Action item a — Please report every line of the listing below that contains the word "comme".

Micro-finance, starting with the Grameen Bank in Bangladesh, have very successfully overcome information and collateral problems in very poor areas. This access to credit, and many anecdotal stories of such credit allowing recipients to escape poverty, have made micro-finance institutions the darling of the development NGOs. Now there is a new breed of for-profit micro-finance institutions as well as peer-to-peer lending organizations like Kiva. In fact, here is a Kiva promotional picture that is a perfect example: a loan to buy a sewing machine. Such an investment raises personal productivity a little and may help generate income above the poverty level, but such investment might also be in lieu of going to school.
Whether these microloans are effective poverty alleviation programs is still a hotly debated question, thought the balance of the evidence seems to be that they do increase consumption of recipient households. My new colleague at OSU, Elizabeth Schroeder, has a very important paper that finds significant effects.

Action item b — Reproduce the micro-finance passage above from "Micro-finance, starting with" up to and including "going to school.".

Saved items
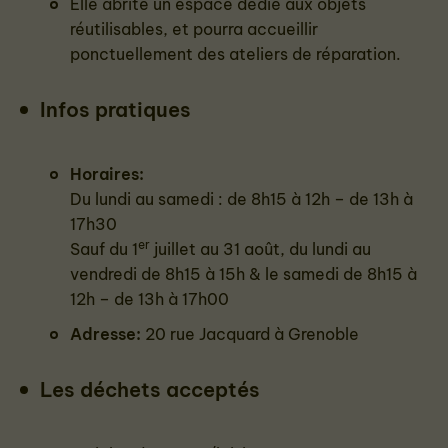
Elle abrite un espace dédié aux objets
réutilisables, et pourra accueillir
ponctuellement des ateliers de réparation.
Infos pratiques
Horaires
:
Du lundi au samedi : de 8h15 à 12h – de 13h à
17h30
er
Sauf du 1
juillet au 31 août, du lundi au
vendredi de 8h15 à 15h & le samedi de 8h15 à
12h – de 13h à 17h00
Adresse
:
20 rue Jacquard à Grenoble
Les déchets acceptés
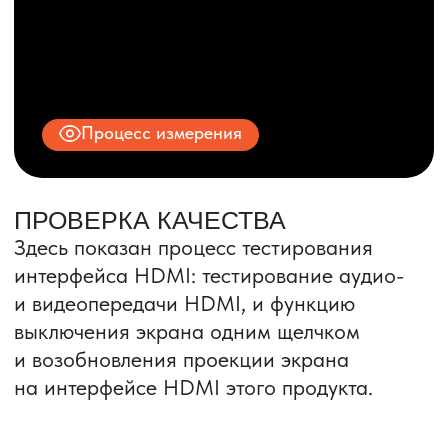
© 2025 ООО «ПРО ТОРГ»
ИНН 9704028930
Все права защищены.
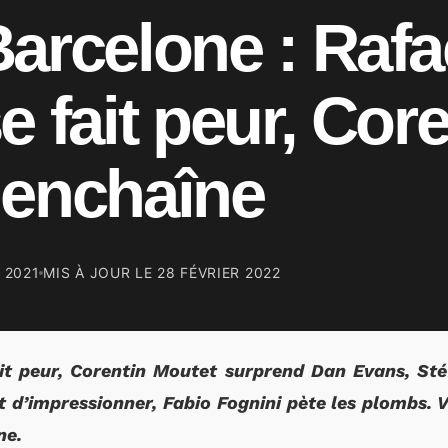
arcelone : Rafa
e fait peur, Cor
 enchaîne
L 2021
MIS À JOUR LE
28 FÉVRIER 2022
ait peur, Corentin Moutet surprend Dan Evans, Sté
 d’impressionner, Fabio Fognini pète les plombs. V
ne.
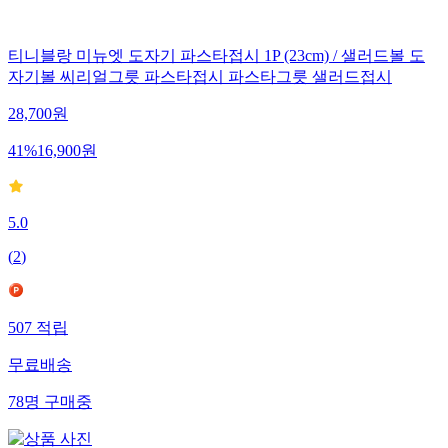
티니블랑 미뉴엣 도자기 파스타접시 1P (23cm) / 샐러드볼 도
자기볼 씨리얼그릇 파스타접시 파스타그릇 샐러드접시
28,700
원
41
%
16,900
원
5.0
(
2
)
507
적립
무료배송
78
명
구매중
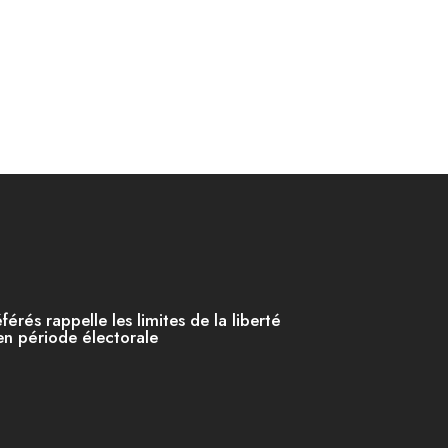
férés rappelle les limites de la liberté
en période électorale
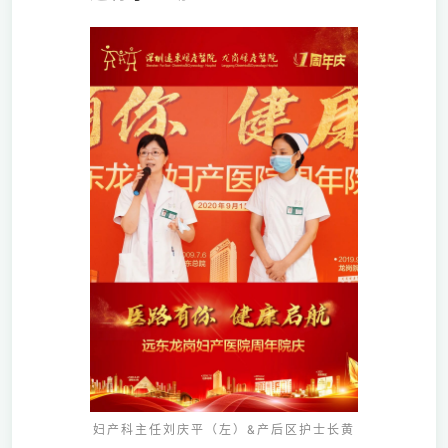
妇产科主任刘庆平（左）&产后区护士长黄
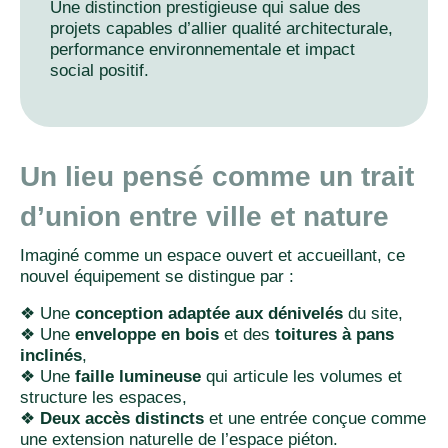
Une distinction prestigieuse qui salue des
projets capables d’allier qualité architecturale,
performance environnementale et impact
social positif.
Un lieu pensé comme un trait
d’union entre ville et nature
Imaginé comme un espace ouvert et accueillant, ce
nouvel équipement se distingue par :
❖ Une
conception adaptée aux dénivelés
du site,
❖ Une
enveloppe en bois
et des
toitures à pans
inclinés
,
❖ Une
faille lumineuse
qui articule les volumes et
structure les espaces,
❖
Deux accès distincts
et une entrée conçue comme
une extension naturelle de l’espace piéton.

Written solution a —
Un lieu pensé comme un trait
Imaginé comme un espace ouvert et accueillant, ce
et une entrée conçue comme

Written solution b —
Micro-finance, starting with the Grameen Bank in Bangladesh, have very successfully overcome information and collateral problems in very poor areas. This access to credit, and many anecdotal stories of such credit allowing recipients to escape poverty, have made micro-finance institutions the darling of the development NGOs. Now there is a new breed of for-profit micro-finance institutions as well as peer-to-peer lending organizations like Kiva. In fact, here is a Kiva promotional picture that is a perfect example: a loan to buy a sewing machine. Such an investment raises personal productivity a little and may help generate income above the poverty level, but such investment might also be in lieu of going to school.